> [WHAT TO DO]: Begin with the line in which "cells show no" appears and end with the final line of the entries. Retype each one exactly and add nothing.

Collected data entries
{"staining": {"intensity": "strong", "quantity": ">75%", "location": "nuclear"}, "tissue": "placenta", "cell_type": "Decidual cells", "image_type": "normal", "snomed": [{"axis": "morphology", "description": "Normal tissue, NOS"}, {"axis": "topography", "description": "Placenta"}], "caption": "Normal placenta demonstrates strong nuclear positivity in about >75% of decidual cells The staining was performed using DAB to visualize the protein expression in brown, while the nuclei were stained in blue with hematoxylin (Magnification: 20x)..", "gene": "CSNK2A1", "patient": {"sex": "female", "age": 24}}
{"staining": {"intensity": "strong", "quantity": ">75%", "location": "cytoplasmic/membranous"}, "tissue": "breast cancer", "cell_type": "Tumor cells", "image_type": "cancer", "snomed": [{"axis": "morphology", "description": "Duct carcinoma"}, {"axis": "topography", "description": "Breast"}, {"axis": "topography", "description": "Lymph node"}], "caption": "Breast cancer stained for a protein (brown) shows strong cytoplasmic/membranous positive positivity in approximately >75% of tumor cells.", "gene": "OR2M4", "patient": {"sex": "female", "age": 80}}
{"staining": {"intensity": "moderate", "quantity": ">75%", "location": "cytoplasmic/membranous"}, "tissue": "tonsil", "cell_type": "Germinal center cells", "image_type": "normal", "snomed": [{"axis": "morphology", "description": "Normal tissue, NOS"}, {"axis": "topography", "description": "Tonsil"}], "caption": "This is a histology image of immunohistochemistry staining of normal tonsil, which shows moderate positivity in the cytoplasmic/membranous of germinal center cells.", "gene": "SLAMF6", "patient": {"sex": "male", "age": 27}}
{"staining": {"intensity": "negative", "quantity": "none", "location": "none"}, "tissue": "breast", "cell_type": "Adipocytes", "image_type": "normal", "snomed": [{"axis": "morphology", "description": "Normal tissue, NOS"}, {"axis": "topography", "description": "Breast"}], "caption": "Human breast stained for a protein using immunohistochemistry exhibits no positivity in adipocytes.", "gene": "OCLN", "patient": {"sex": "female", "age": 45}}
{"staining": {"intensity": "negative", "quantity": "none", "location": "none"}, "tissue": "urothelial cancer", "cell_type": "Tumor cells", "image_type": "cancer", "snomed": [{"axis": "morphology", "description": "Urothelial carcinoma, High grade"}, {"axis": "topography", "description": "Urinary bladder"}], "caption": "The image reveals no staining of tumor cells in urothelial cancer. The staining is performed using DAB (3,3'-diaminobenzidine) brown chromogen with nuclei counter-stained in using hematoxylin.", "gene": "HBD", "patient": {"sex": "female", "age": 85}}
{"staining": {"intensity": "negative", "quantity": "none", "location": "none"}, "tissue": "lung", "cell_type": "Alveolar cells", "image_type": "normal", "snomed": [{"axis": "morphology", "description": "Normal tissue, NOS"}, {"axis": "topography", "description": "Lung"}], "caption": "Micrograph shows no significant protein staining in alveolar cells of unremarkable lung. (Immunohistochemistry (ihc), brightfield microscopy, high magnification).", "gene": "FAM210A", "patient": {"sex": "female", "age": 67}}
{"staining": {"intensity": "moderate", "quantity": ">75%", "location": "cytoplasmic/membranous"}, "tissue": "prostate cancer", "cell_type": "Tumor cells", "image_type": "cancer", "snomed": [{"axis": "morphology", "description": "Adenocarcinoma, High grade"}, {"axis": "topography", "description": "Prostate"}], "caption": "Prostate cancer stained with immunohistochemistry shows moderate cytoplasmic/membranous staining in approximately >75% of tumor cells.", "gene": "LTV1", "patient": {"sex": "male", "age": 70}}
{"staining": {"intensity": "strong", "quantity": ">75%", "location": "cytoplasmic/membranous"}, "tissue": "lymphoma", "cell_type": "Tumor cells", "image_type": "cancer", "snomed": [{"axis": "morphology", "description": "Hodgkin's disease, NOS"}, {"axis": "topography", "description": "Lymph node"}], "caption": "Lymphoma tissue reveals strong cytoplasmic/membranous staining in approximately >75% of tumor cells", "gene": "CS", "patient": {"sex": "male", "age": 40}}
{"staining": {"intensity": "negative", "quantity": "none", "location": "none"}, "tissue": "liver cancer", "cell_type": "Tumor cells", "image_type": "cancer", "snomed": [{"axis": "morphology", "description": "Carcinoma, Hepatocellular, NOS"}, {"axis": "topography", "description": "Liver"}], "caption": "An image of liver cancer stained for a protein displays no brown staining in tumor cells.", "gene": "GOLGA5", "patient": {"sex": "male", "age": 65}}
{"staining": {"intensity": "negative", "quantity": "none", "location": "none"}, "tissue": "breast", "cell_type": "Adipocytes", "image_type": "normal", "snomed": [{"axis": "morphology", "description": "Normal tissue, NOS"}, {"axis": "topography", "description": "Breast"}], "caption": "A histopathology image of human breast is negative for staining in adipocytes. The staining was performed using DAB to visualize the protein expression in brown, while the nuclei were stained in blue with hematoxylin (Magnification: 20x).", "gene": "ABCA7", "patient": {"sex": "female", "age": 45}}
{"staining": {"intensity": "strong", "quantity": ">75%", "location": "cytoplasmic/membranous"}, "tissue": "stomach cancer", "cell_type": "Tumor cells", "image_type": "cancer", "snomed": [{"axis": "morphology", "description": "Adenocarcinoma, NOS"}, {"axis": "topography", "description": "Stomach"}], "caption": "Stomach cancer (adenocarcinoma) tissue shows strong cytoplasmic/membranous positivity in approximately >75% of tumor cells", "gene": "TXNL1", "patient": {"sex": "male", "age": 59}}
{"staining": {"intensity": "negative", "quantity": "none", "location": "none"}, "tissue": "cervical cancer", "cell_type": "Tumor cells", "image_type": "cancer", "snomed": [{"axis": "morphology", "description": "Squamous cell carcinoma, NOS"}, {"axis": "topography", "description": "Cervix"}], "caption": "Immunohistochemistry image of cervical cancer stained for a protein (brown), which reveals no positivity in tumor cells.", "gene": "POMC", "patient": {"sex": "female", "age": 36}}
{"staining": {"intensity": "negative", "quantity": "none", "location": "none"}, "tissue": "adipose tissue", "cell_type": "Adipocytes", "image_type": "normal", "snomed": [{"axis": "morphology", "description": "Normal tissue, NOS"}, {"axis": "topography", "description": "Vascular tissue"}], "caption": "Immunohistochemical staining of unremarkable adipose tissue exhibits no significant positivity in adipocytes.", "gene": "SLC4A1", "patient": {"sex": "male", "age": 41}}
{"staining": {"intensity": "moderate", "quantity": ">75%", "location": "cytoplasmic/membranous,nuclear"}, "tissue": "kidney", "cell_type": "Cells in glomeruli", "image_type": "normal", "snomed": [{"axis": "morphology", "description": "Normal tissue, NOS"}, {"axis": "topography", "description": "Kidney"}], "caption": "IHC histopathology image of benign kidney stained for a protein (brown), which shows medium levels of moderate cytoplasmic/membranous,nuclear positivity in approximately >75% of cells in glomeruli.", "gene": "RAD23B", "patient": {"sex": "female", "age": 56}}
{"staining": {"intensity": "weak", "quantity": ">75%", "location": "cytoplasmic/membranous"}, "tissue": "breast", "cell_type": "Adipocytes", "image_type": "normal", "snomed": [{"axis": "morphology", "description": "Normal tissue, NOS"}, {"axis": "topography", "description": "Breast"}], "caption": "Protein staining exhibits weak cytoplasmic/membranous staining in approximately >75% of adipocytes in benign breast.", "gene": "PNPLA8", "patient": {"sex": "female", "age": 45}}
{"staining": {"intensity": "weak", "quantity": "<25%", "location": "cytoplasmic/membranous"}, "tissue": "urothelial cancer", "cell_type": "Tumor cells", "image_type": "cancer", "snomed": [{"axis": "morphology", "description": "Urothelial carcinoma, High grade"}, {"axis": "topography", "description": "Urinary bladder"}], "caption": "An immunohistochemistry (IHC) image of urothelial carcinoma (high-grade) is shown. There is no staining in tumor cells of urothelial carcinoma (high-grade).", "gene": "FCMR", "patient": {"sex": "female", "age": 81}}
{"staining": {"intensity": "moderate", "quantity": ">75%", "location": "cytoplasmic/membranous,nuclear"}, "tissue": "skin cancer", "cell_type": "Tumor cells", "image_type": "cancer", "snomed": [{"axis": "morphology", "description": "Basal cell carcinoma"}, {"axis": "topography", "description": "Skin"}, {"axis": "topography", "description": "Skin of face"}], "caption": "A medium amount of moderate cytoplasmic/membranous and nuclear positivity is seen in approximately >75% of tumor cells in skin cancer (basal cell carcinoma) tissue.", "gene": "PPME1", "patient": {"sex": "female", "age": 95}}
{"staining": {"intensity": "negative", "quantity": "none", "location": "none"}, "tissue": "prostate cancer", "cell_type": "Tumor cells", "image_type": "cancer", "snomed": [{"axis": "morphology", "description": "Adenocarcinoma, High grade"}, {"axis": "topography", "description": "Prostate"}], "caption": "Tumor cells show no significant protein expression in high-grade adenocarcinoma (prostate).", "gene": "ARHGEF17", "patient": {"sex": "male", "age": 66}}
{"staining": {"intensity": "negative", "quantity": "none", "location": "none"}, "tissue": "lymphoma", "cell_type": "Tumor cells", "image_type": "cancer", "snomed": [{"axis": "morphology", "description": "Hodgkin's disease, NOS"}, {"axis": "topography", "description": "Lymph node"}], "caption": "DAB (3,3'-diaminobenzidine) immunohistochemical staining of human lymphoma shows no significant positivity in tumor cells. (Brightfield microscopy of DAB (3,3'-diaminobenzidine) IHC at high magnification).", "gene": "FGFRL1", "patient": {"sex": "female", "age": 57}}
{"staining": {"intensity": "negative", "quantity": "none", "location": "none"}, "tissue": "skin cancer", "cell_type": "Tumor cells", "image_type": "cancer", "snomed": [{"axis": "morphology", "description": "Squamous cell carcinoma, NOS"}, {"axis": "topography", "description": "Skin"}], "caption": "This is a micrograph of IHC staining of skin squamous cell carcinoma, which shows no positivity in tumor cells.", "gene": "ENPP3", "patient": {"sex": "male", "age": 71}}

> [THE COMPLETED TASK]:
{"staining": {"intensity": "negative", "quantity": "none", "location": "none"}, "tissue": "prostate cancer", "cell_type": "Tumor cells", "image_type": "cancer", "snomed": [{"axis": "morphology", "description": "Adenocarcinoma, High grade"}, {"axis": "topography", "description": "Prostate"}], "caption": "Tumor cells show no significant protein expression in high-grade adenocarcinoma (prostate).", "gene": "ARHGEF17", "patient": {"sex": "male", "age": 66}}
{"staining": {"intensity": "negative", "quantity": "none", "location": "none"}, "tissue": "lymphoma", "cell_type": "Tumor cells", "image_type": "cancer", "snomed": [{"axis": "morphology", "description": "Hodgkin's disease, NOS"}, {"axis": "topography", "description": "Lymph node"}], "caption": "DAB (3,3'-diaminobenzidine) immunohistochemical staining of human lymphoma shows no significant positivity in tumor cells. (Brightfield microscopy of DAB (3,3'-diaminobenzidine) IHC at high magnification).", "gene": "FGFRL1", "patient": {"sex": "female", "age": 57}}
{"staining": {"intensity": "negative", "quantity": "none", "location": "none"}, "tissue": "skin cancer", "cell_type": "Tumor cells", "image_type": "cancer", "snomed": [{"axis": "morphology", "description": "Squamous cell carcinoma, NOS"}, {"axis": "topography", "description": "Skin"}], "caption": "This is a micrograph of IHC staining of skin squamous cell carcinoma, which shows no positivity in tumor cells.", "gene": "ENPP3", "patient": {"sex": "male", "age": 71}}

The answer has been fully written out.